◆ AUFGABEN ◆
**1)** Gib den Abschnitt des Textes zum Einheitsdenkmal erneut wieder, der mit den Worten "Das ist eine" beginnt und nach "breiten Protest ausgelöst." endet. Ersetze darin "Baukosten" durch "Planungskosten".
**2)** Zähle alle Gremien und politischen Zusammenschlüsse auf, die im Text zum Einheitsdenkmal vorkommen.
**3)** Führe den Text zum Einheitsdenkmal ab seinem letzten Satz weiter.

◆ VORGEGEBENER TEXT ◆
Augen zu und durch, das scheint das Motto all jener im Bundestag zu sein, die jetzt das Einheitsdenkmal in letzter Minute doch noch auf den Weg bringen wollen. Wenige Monate vor Ende der Legislaturperiode hat sich die Große Koalition durchgerungen, die bereits totgesagte Einheitswippe doch noch zu bauen.

Das ist eine späte Antwort auf die Entscheidung des Haushaltsausschusses vom April vergangenen Jahres, das Projekt wegen galoppierender Baukosten zu stoppen. Das hatte damals den harten Kern der Befürworter empört, aber keinen breiten Protest ausgelöst.

◆ VORLIEGENDE ANGABEN ◆
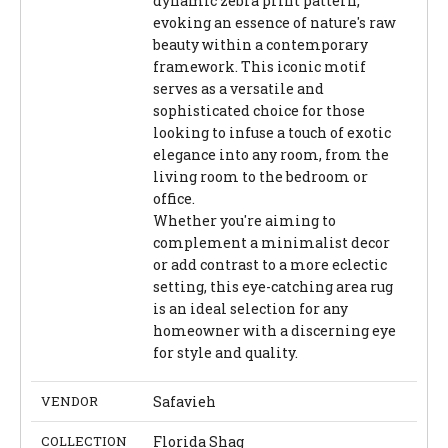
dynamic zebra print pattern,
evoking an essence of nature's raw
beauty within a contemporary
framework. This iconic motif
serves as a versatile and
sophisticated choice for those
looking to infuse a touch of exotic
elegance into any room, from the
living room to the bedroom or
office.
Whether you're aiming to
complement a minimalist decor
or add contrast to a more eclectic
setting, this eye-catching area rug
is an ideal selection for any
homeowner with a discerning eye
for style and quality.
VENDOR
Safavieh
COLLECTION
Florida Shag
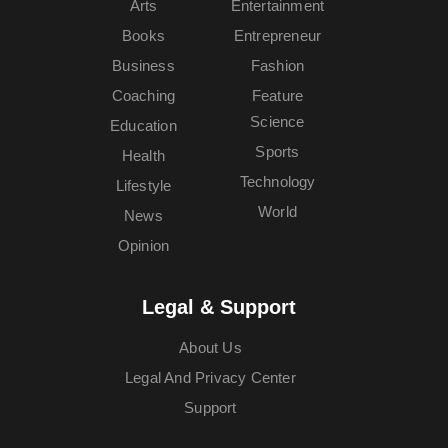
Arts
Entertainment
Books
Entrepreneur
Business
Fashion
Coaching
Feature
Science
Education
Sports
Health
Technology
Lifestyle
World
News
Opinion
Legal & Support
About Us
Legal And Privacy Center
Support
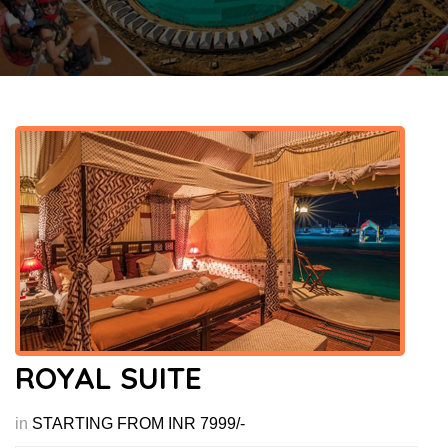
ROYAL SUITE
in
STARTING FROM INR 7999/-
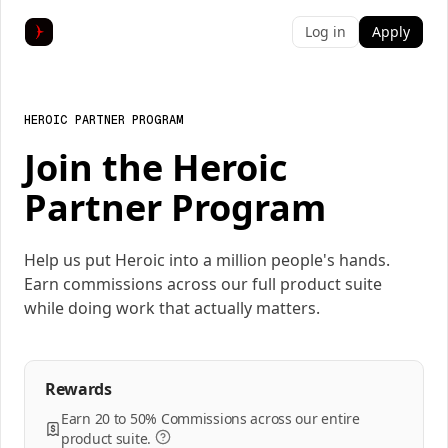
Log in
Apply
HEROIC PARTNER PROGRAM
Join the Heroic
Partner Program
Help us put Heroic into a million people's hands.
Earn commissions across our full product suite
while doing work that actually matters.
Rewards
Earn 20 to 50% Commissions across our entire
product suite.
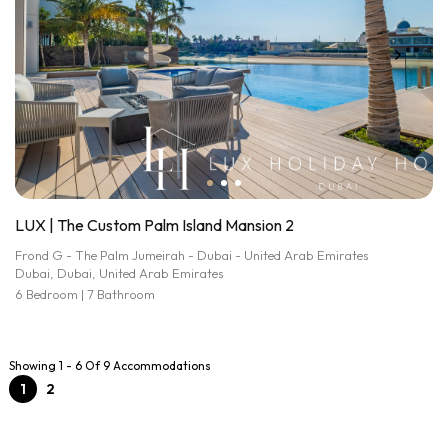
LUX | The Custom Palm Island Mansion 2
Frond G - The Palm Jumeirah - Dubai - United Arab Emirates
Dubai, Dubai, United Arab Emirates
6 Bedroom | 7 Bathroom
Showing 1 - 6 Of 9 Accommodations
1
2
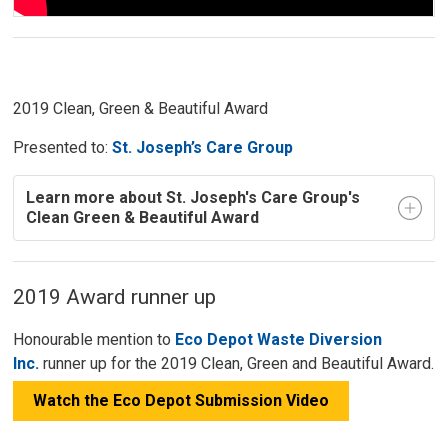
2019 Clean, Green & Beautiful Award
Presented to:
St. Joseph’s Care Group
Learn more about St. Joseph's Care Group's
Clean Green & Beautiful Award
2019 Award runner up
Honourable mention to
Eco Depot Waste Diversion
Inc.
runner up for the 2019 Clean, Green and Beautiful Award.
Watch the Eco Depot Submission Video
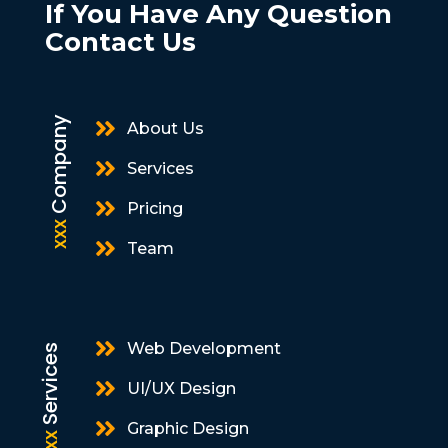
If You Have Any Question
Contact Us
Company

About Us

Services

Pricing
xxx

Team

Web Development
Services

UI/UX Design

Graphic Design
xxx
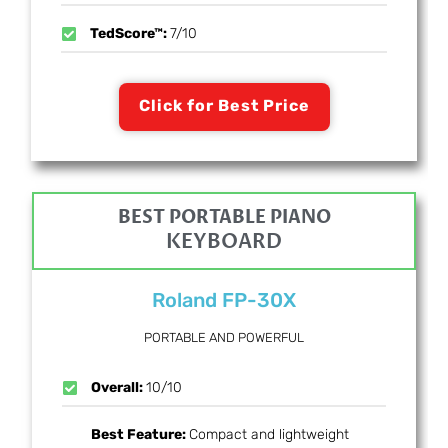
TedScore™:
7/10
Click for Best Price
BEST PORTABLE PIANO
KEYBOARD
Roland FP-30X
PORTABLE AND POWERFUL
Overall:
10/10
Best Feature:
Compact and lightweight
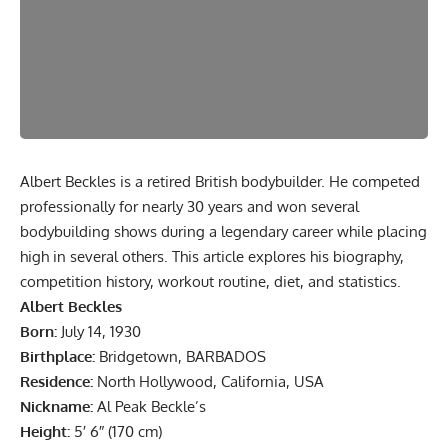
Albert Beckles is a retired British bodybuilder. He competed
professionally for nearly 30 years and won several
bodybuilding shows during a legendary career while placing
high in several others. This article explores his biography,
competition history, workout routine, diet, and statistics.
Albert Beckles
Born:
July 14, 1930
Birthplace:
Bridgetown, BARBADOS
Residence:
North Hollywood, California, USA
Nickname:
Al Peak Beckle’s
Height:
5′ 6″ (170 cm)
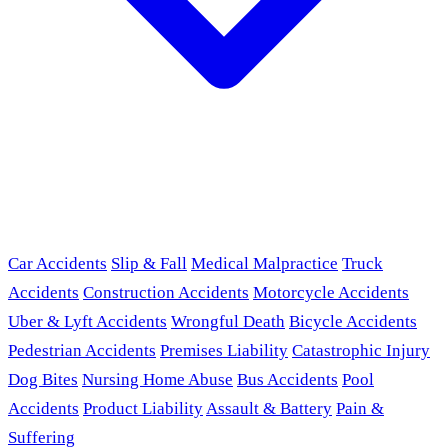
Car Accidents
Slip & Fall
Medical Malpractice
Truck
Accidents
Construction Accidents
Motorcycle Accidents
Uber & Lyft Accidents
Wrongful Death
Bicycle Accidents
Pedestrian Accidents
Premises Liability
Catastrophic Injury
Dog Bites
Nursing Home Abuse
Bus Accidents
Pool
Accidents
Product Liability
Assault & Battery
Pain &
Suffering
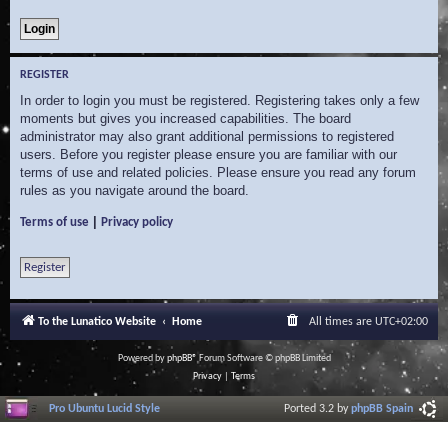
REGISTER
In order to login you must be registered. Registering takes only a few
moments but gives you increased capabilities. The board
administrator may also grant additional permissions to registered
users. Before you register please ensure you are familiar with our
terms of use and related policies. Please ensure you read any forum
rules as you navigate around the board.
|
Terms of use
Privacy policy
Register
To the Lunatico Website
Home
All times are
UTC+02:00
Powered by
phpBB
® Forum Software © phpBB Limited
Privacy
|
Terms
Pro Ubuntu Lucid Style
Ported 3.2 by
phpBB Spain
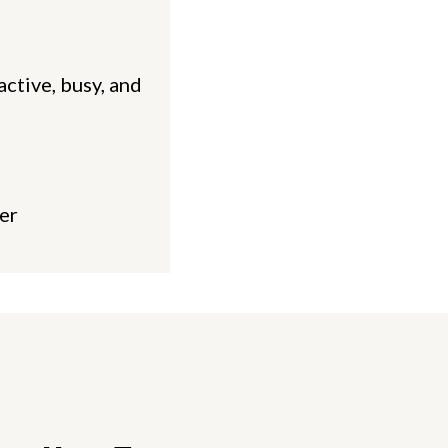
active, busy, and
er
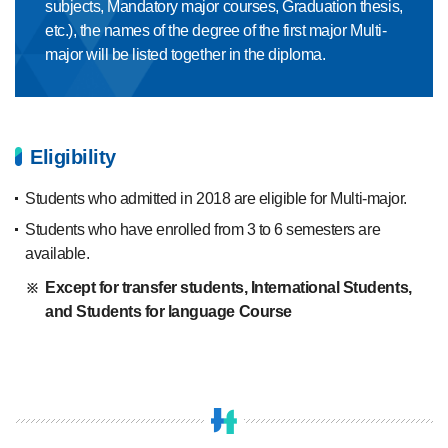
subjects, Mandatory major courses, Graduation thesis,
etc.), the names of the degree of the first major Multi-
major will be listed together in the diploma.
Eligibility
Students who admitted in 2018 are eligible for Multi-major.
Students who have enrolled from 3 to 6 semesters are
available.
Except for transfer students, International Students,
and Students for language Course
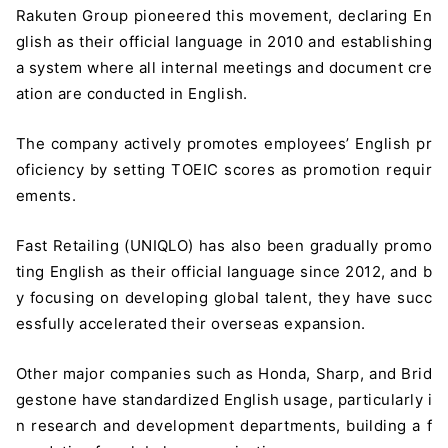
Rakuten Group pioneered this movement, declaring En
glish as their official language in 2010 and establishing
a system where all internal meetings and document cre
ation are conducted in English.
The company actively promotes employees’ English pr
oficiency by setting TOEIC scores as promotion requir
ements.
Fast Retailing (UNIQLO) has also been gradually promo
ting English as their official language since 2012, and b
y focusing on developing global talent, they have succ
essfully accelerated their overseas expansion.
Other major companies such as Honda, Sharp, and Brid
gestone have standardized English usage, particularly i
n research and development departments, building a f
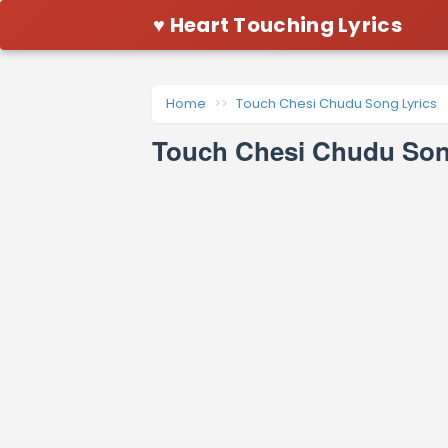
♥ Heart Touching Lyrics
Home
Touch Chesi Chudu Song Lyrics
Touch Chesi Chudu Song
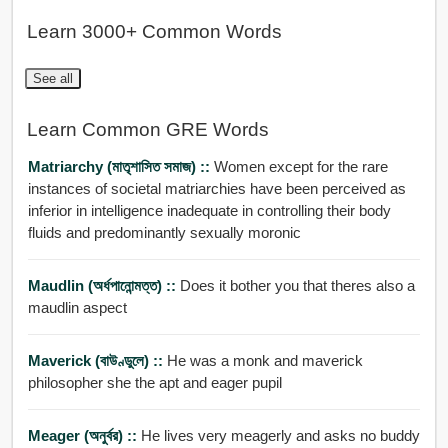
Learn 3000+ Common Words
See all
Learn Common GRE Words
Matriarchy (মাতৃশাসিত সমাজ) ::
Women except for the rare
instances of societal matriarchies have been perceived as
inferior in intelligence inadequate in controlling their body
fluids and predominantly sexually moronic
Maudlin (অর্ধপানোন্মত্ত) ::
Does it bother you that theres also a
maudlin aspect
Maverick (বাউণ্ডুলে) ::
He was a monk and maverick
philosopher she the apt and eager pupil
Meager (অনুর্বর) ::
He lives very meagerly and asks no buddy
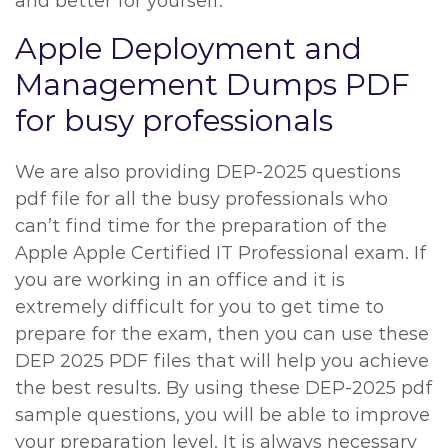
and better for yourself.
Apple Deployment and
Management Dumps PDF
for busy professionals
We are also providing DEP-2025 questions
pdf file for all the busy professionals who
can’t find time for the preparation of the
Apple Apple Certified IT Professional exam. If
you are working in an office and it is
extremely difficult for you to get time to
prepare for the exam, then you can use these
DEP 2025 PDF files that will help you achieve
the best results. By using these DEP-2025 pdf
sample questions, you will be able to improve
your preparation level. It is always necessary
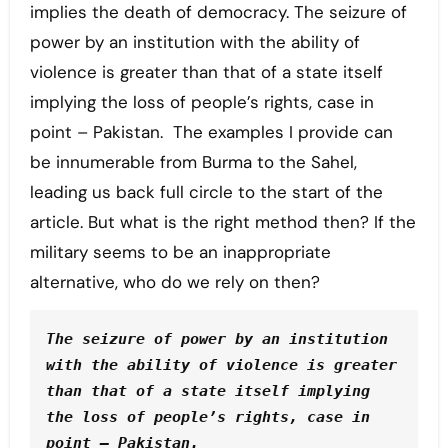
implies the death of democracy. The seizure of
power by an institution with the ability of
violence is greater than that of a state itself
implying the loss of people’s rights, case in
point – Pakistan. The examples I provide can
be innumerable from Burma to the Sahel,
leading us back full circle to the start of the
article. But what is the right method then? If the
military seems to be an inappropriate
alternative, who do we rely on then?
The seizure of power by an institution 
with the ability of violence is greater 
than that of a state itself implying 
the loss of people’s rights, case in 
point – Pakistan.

◆ NUMMERIERTE ANTWORTEN ◆
**1)**
Das ist eine späte Antwort auf die Entscheidung des Haushaltsausschusses vom April vergangenen Jahres, das Projekt wegen galoppierender Planungskosten zu stoppen. Das hatte damals den harten Kern der Befürworter empört, aber keinen breiten Protest ausgelöst.

**2)** Bundestag, Große Koalition, Haushaltsausschuss

**3)**
Umso überraschender ist jetzt die parlamentarische Hau-Ruck-Aktion, zu der wohl zuletzt Bundestagspräsident Lammert mit seinem flammenden Appell vor der Bundesversammlung den Anstoß gegeben hatte.

Eine vielbespöttelte Wippe

Denn genau genommen hat sich die Entscheidungsgrundlage nicht geändert. Mit der vielbespöttelten Einheitswippe vor den Mauern des bald wiedererstandenen Berliner Stadtschlosses sollte Freude und Dankbarkeit für die Widervereinigung und den Sieg der Freiheit ausgedrückt werden.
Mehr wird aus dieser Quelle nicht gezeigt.